### RECORDS SUPPLIED
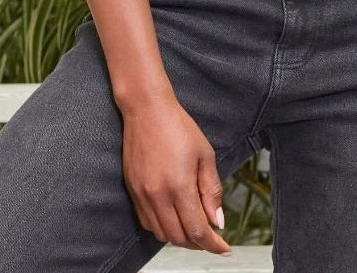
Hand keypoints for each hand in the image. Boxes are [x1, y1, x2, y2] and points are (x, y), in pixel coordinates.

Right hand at [119, 92, 231, 254]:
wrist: (146, 109)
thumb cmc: (177, 125)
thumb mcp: (205, 154)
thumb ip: (211, 190)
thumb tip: (218, 220)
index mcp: (179, 186)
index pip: (198, 231)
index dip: (213, 244)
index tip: (224, 248)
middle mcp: (158, 195)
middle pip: (179, 237)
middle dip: (198, 243)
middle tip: (212, 237)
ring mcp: (142, 195)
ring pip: (161, 234)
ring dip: (180, 237)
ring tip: (194, 228)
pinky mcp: (132, 190)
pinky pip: (146, 222)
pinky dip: (162, 227)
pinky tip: (173, 217)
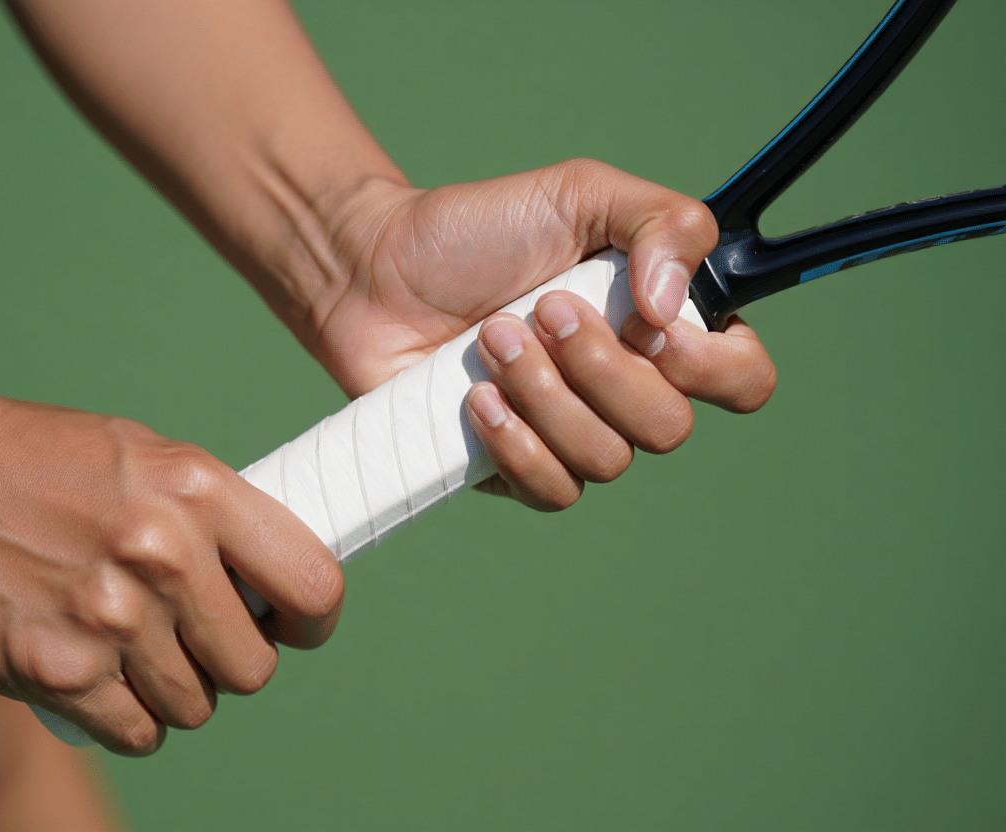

### WORK INSTRUCTIONS
Exactly as written, return each line above and leave the pictures behind.

### EXPECTED ANSWER
Hand keypoints for each hand in the image. Boxes are [x1, y1, x2, y2] and points are (x, y), in pixel coordinates.

Right hand at [119, 92, 231, 254]:
wrist: (146, 109)
thumb cmc: (177, 125)
thumb mcp: (205, 154)
thumb ip: (211, 190)
thumb tip: (218, 220)
index mcp: (179, 186)
index pip: (198, 231)
index dip: (213, 244)
index tip: (224, 248)
middle mcp: (158, 195)
middle pip: (179, 237)
middle dip: (198, 243)
middle tip: (212, 237)
ring mcp: (142, 195)
ring pip: (161, 234)
ring dip: (180, 237)
ring tip: (194, 228)
pinky mcp: (132, 190)
pinky pip: (146, 222)
pinky dip: (162, 227)
pinky tip: (173, 217)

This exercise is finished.